- EXERCISE INSTRUCTIONS
Every entry, from first to last, must be written out exactly.

···

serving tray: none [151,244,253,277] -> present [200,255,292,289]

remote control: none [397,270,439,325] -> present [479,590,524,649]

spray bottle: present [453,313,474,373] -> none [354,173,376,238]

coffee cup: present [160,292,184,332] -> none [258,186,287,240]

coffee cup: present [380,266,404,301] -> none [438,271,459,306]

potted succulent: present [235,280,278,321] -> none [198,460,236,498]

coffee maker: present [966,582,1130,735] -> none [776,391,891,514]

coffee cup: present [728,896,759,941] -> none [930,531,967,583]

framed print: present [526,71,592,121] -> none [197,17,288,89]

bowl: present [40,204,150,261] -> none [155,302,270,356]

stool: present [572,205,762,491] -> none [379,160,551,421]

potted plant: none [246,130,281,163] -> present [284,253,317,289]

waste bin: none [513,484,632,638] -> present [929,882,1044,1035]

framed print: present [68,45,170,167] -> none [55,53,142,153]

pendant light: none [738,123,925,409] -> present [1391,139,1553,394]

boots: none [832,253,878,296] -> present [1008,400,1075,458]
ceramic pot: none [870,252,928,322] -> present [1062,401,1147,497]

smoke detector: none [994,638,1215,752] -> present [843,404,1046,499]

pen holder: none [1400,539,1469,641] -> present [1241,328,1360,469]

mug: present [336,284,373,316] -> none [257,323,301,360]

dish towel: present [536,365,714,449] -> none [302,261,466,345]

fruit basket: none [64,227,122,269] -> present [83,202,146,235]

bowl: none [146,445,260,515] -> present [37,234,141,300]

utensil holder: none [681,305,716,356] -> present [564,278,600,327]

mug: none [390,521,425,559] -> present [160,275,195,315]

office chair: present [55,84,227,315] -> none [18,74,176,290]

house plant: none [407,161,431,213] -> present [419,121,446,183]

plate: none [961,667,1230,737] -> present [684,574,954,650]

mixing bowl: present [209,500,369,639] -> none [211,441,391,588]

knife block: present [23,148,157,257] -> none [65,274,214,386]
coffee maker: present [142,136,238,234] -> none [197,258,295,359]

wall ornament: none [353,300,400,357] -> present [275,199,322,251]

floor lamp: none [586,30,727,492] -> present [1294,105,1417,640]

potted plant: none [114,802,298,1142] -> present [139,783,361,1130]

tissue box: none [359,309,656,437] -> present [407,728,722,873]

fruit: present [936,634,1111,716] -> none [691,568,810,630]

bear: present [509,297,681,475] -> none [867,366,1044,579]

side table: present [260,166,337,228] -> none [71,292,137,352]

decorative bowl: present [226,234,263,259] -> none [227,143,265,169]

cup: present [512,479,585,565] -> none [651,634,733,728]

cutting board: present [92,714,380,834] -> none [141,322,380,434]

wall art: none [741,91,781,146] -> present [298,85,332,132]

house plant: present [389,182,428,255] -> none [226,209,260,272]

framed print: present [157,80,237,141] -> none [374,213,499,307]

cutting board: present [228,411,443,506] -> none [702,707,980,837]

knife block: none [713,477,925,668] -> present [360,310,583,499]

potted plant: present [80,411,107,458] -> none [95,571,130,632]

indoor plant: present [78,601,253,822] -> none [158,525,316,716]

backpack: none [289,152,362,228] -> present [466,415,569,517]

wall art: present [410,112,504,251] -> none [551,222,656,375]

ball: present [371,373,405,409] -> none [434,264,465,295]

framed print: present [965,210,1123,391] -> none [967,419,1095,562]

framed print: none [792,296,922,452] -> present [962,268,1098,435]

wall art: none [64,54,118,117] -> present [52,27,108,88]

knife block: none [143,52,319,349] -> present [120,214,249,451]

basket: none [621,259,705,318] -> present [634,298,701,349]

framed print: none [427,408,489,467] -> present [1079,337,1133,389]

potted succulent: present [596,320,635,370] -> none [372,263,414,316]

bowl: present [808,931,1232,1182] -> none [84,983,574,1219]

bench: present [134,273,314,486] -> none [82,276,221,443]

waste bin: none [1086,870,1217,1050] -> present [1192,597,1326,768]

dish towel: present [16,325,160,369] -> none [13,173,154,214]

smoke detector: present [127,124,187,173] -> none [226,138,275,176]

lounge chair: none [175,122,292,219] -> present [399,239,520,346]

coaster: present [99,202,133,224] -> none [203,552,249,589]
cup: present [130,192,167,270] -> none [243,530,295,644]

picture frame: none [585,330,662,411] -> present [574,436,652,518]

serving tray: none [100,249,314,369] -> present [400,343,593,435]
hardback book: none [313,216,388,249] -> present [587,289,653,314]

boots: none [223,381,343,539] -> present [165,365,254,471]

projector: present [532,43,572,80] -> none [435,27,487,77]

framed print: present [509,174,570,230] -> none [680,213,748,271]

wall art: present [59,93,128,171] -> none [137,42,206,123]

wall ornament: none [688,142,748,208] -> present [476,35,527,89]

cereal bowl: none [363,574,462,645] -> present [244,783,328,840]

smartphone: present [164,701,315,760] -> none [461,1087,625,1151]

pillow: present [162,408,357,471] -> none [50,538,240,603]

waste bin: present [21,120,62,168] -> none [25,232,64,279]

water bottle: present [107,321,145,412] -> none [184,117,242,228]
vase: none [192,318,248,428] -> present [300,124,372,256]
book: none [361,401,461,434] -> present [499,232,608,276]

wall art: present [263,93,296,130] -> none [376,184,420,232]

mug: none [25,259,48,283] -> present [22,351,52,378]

···

- REPLY TO THE EXERCISE
serving tray: none [151,244,253,277] -> present [200,255,292,289]

remote control: none [397,270,439,325] -> present [479,590,524,649]

spray bottle: present [453,313,474,373] -> none [354,173,376,238]

coffee cup: present [160,292,184,332] -> none [258,186,287,240]

coffee cup: present [380,266,404,301] -> none [438,271,459,306]

potted succulent: present [235,280,278,321] -> none [198,460,236,498]

coffee maker: present [966,582,1130,735] -> none [776,391,891,514]

coffee cup: present [728,896,759,941] -> none [930,531,967,583]

framed print: present [526,71,592,121] -> none [197,17,288,89]

bowl: present [40,204,150,261] -> none [155,302,270,356]

stool: present [572,205,762,491] -> none [379,160,551,421]

potted plant: none [246,130,281,163] -> present [284,253,317,289]

waste bin: none [513,484,632,638] -> present [929,882,1044,1035]

framed print: present [68,45,170,167] -> none [55,53,142,153]

pendant light: none [738,123,925,409] -> present [1391,139,1553,394]

boots: none [832,253,878,296] -> present [1008,400,1075,458]
ceramic pot: none [870,252,928,322] -> present [1062,401,1147,497]

smoke detector: none [994,638,1215,752] -> present [843,404,1046,499]

pen holder: none [1400,539,1469,641] -> present [1241,328,1360,469]

mug: present [336,284,373,316] -> none [257,323,301,360]

dish towel: present [536,365,714,449] -> none [302,261,466,345]

fruit basket: none [64,227,122,269] -> present [83,202,146,235]

bowl: none [146,445,260,515] -> present [37,234,141,300]

utensil holder: none [681,305,716,356] -> present [564,278,600,327]

mug: none [390,521,425,559] -> present [160,275,195,315]

office chair: present [55,84,227,315] -> none [18,74,176,290]

house plant: none [407,161,431,213] -> present [419,121,446,183]

plate: none [961,667,1230,737] -> present [684,574,954,650]

mixing bowl: present [209,500,369,639] -> none [211,441,391,588]

knife block: present [23,148,157,257] -> none [65,274,214,386]
coffee maker: present [142,136,238,234] -> none [197,258,295,359]

wall ornament: none [353,300,400,357] -> present [275,199,322,251]

floor lamp: none [586,30,727,492] -> present [1294,105,1417,640]

potted plant: none [114,802,298,1142] -> present [139,783,361,1130]

tissue box: none [359,309,656,437] -> present [407,728,722,873]

fruit: present [936,634,1111,716] -> none [691,568,810,630]

bear: present [509,297,681,475] -> none [867,366,1044,579]

side table: present [260,166,337,228] -> none [71,292,137,352]

decorative bowl: present [226,234,263,259] -> none [227,143,265,169]

cup: present [512,479,585,565] -> none [651,634,733,728]

cutting board: present [92,714,380,834] -> none [141,322,380,434]

wall art: none [741,91,781,146] -> present [298,85,332,132]

house plant: present [389,182,428,255] -> none [226,209,260,272]

framed print: present [157,80,237,141] -> none [374,213,499,307]

cutting board: present [228,411,443,506] -> none [702,707,980,837]

knife block: none [713,477,925,668] -> present [360,310,583,499]

potted plant: present [80,411,107,458] -> none [95,571,130,632]

indoor plant: present [78,601,253,822] -> none [158,525,316,716]

backpack: none [289,152,362,228] -> present [466,415,569,517]

wall art: present [410,112,504,251] -> none [551,222,656,375]

ball: present [371,373,405,409] -> none [434,264,465,295]

framed print: present [965,210,1123,391] -> none [967,419,1095,562]

framed print: none [792,296,922,452] -> present [962,268,1098,435]

wall art: none [64,54,118,117] -> present [52,27,108,88]

knife block: none [143,52,319,349] -> present [120,214,249,451]

basket: none [621,259,705,318] -> present [634,298,701,349]

framed print: none [427,408,489,467] -> present [1079,337,1133,389]

potted succulent: present [596,320,635,370] -> none [372,263,414,316]

bowl: present [808,931,1232,1182] -> none [84,983,574,1219]

bench: present [134,273,314,486] -> none [82,276,221,443]

waste bin: none [1086,870,1217,1050] -> present [1192,597,1326,768]

dish towel: present [16,325,160,369] -> none [13,173,154,214]

smoke detector: present [127,124,187,173] -> none [226,138,275,176]

lounge chair: none [175,122,292,219] -> present [399,239,520,346]

coaster: present [99,202,133,224] -> none [203,552,249,589]
cup: present [130,192,167,270] -> none [243,530,295,644]

picture frame: none [585,330,662,411] -> present [574,436,652,518]

serving tray: none [100,249,314,369] -> present [400,343,593,435]
hardback book: none [313,216,388,249] -> present [587,289,653,314]

boots: none [223,381,343,539] -> present [165,365,254,471]

projector: present [532,43,572,80] -> none [435,27,487,77]

framed print: present [509,174,570,230] -> none [680,213,748,271]

wall art: present [59,93,128,171] -> none [137,42,206,123]

wall ornament: none [688,142,748,208] -> present [476,35,527,89]

cereal bowl: none [363,574,462,645] -> present [244,783,328,840]

smartphone: present [164,701,315,760] -> none [461,1087,625,1151]

pillow: present [162,408,357,471] -> none [50,538,240,603]

waste bin: present [21,120,62,168] -> none [25,232,64,279]

water bottle: present [107,321,145,412] -> none [184,117,242,228]
vase: none [192,318,248,428] -> present [300,124,372,256]
book: none [361,401,461,434] -> present [499,232,608,276]

wall art: present [263,93,296,130] -> none [376,184,420,232]

mug: none [25,259,48,283] -> present [22,351,52,378]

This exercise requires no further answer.